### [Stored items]
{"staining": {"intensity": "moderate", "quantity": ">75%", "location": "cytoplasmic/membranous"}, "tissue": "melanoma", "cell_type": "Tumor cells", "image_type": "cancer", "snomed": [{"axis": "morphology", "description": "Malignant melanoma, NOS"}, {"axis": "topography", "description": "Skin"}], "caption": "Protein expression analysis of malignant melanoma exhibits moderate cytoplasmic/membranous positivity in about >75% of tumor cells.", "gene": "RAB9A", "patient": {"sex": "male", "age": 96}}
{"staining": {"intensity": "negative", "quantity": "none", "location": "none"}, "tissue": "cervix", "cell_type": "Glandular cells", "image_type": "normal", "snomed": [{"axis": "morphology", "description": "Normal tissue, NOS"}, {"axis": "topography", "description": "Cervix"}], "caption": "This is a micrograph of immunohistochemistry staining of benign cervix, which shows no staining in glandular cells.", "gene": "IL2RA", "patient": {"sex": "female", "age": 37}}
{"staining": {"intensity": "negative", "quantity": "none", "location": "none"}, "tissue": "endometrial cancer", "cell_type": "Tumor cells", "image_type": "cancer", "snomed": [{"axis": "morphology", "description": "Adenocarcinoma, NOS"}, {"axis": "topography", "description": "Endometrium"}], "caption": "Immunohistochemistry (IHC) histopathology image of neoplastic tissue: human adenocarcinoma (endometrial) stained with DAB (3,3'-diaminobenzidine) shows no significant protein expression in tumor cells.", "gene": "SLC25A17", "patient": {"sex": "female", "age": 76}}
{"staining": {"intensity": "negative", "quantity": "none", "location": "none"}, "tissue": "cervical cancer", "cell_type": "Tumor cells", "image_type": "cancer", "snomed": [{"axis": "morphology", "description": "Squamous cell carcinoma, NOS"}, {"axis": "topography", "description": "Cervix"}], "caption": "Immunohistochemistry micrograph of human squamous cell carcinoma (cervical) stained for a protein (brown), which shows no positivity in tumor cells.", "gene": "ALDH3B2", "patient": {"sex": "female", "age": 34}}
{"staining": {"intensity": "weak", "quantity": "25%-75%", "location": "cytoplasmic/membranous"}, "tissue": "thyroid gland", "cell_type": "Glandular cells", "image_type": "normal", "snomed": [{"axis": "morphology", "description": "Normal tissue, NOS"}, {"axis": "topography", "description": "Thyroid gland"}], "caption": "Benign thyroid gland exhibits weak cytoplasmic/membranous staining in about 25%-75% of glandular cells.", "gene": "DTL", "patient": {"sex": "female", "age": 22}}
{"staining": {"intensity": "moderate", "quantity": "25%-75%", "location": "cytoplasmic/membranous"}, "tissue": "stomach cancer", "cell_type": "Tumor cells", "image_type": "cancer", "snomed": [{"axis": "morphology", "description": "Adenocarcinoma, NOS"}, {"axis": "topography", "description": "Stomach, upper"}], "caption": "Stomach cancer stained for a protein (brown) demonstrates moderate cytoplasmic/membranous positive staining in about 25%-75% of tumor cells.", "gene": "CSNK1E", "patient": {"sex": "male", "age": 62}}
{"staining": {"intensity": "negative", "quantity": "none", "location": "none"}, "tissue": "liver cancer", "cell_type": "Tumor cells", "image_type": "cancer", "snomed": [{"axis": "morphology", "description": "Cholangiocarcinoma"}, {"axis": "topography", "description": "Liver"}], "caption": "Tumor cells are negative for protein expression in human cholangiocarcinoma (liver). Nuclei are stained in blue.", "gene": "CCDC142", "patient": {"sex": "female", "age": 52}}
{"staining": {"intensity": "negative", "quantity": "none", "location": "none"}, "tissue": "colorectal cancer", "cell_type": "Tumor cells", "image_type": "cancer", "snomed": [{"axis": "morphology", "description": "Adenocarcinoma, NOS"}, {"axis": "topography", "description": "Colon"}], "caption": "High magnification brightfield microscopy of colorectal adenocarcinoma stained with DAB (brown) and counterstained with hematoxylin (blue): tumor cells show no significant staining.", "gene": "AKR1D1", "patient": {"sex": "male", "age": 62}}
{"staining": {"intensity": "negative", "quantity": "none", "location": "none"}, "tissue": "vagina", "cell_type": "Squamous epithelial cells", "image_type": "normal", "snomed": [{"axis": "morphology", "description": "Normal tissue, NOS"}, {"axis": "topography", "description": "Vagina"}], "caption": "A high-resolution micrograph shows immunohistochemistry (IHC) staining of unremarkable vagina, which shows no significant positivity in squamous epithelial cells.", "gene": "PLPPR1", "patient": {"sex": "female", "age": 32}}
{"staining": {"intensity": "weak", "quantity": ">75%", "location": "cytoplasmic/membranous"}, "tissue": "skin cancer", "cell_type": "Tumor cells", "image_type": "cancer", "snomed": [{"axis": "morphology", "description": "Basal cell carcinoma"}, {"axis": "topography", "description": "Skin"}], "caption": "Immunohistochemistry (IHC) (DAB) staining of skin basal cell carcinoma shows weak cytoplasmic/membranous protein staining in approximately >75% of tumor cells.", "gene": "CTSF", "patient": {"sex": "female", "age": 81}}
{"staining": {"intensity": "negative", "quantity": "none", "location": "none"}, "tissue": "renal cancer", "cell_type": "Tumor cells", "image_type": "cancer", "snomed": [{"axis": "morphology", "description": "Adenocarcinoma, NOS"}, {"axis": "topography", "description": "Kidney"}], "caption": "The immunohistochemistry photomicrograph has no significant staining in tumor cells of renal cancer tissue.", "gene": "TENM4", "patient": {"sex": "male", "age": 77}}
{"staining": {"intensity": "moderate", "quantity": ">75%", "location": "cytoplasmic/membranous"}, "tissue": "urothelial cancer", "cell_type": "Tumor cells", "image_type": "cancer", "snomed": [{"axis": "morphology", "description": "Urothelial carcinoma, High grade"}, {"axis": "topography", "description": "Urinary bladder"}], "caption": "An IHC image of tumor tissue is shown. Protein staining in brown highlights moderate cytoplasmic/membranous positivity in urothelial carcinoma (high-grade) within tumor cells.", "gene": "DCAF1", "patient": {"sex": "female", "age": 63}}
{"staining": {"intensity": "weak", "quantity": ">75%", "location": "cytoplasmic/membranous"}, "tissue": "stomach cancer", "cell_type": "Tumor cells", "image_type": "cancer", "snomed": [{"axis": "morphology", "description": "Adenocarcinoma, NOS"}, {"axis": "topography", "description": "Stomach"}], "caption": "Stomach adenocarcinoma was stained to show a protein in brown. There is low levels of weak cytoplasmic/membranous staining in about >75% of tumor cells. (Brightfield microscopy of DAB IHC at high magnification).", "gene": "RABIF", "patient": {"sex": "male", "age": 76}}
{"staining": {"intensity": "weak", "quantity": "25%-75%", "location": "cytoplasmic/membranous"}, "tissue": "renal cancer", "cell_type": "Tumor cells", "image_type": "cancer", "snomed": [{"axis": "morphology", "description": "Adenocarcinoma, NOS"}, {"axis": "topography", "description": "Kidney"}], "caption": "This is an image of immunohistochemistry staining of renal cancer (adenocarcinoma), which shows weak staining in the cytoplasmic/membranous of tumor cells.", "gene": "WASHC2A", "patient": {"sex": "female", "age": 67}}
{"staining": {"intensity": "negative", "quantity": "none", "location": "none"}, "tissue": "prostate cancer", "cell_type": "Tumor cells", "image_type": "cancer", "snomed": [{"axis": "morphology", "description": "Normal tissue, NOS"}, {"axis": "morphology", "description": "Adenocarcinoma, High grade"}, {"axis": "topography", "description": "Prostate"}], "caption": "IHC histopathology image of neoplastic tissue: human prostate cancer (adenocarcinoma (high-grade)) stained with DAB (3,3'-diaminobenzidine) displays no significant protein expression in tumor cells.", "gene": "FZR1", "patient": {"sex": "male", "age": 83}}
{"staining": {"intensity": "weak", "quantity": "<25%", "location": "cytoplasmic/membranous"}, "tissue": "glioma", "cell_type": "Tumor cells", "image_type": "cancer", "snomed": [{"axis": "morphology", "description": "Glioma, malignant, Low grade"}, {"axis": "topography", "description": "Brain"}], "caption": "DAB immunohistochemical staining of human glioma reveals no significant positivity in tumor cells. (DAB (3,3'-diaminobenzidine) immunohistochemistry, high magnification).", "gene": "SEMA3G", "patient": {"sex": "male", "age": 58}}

### [Problem description]
What you give back must be the stretch above, starting at the line with "adenocarcinoma was stained" and ending at the line with "is an image", copied exactly.

### [Completed task]
{"staining": {"intensity": "weak", "quantity": ">75%", "location": "cytoplasmic/membranous"}, "tissue": "stomach cancer", "cell_type": "Tumor cells", "image_type": "cancer", "snomed": [{"axis": "morphology", "description": "Adenocarcinoma, NOS"}, {"axis": "topography", "description": "Stomach"}], "caption": "Stomach adenocarcinoma was stained to show a protein in brown. There is low levels of weak cytoplasmic/membranous staining in about >75% of tumor cells. (Brightfield microscopy of DAB IHC at high magnification).", "gene": "RABIF", "patient": {"sex": "male", "age": 76}}
{"staining": {"intensity": "weak", "quantity": "25%-75%", "location": "cytoplasmic/membranous"}, "tissue": "renal cancer", "cell_type": "Tumor cells", "image_type": "cancer", "snomed": [{"axis": "morphology", "description": "Adenocarcinoma, NOS"}, {"axis": "topography", "description": "Kidney"}], "caption": "This is an image of immunohistochemistry staining of renal cancer (adenocarcinoma), which shows weak staining in the cytoplasmic/membranous of tumor cells.", "gene": "WASHC2A", "patient": {"sex": "female", "age": 67}}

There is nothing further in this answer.